Artificial Disc Replacement
Artificial Disc Replacement (ADR)
Much like the replacement of other joints in the body with mechanical devices, the artificial disc replaces the main soft tissue component of the spine's intervertebral joints, that is, the spinal disc. The spinal disc is situated between the vertebrae forming the center of the intervertebral joint and gives flexibility to the spine. Unlike the replacements of other joints in the body, the artificial disc replacement will last much longer.
Moveable mechanical intervetebral joint replacements are more desirable for patient quality of life than rigid fusion of the bones at the joints. They also appear to reduce complications with other spinal structures over time. If done properly, artificial disc replacement also has a reduced healing time and higher success rate than fusion.

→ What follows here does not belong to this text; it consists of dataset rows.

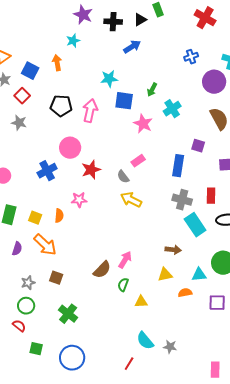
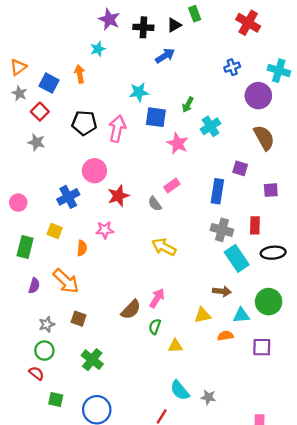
yellow arrow: (131, 200) -> (164, 247), moved
yellow square: (35, 218) -> (55, 231), moved
brown arrow: (173, 250) -> (222, 291), moved

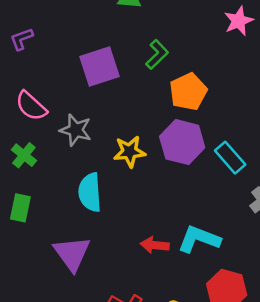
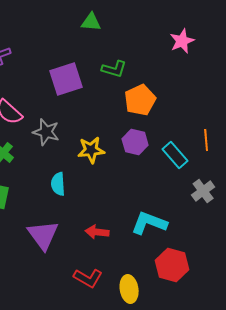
green L-shape: (157, 54) -> (114, 69), turned 60
purple hexagon: (182, 142) -> (135, 142), size x0.7
cyan semicircle: (90, 192) -> (58, 184), size x0.7
red arrow: (155, 245) -> (97, 232), moved

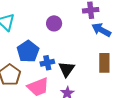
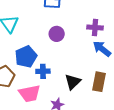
black triangle: (67, 69) -> (73, 82), moved

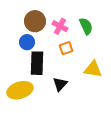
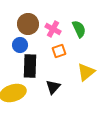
yellow triangle: (93, 69) -> (86, 72), turned -48

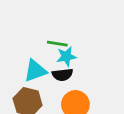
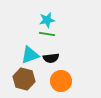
cyan star: (66, 57) -> (47, 20), moved

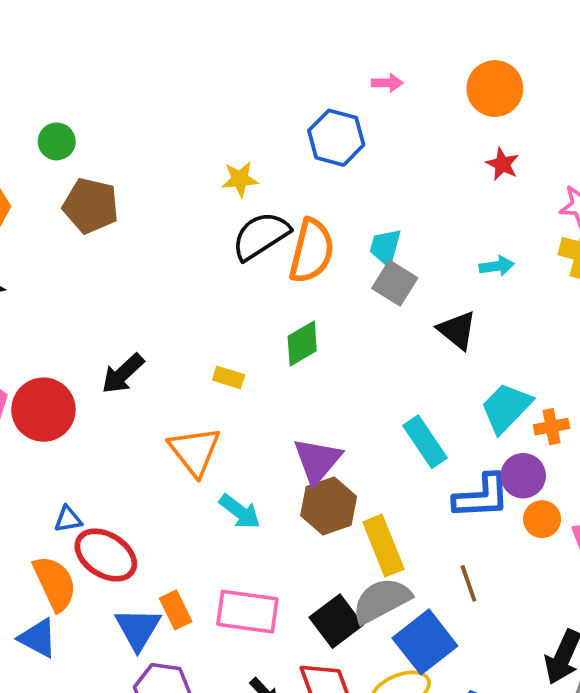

The modern artificial disc replacement began in the late 1980’s in the Charite Hospital in Berlin, Germany. The research, devices and surgical techniques have evolved since then, following the normal course of medical innovations.
Initially only the lumbar spine was considered for the artificial disc replacement, but since 2003 the cervical spine has also been treated with ADR. The thoracic spine, except for rare occasions at T1 and T2, is considered too rigid and inaccessible to benefit from ADR surgery.
The primary indications for artificial disc replacement are a combination of pain and degenerative disc disease, although pain does not always have to be present, as in the case of insidious spinal myelopathy. Very often these conditions are accompanied with a disc herniation as shown in the image.
The chief contraindications for artificial disc replacement surgery are :
- Spondylolisthesis > than grade 1
- Pars defects
- Bone Cancer
Mild to moderate facet arthrosis is no longer considered to be a contraindication, due to long term studies of these patients. Severe facet arthrosis can be managed with a facetomy and DSS.
Osteoporosis and Osteopenia are not considered problematic in the cervical spine and in the lumbar spine the AMP vertebroplasty procedure makes ADR possible. AMP vetebroplasty is the injection of bone ceramics into the affected vertebrae.
Degenerative Disc Disease
Degenerative disc disease is a step-child of spondylosis, which is the general degenerative disease of the spine. This disease represents a decrease in the production of proteins, which protect the bones of the spine and give strength to the outer covering of the discs, the annulus. It is also known, the nutrients from the bones, which are transmitted through endlplates to the disc, decreases. This is viewable in MRIs and is known as Modic changes. As a part of aging, DDD occurs in most everyone and is usually not a problem, but in some people this aging occurs more rapidly than others. Environmental contributors have not been fully identified.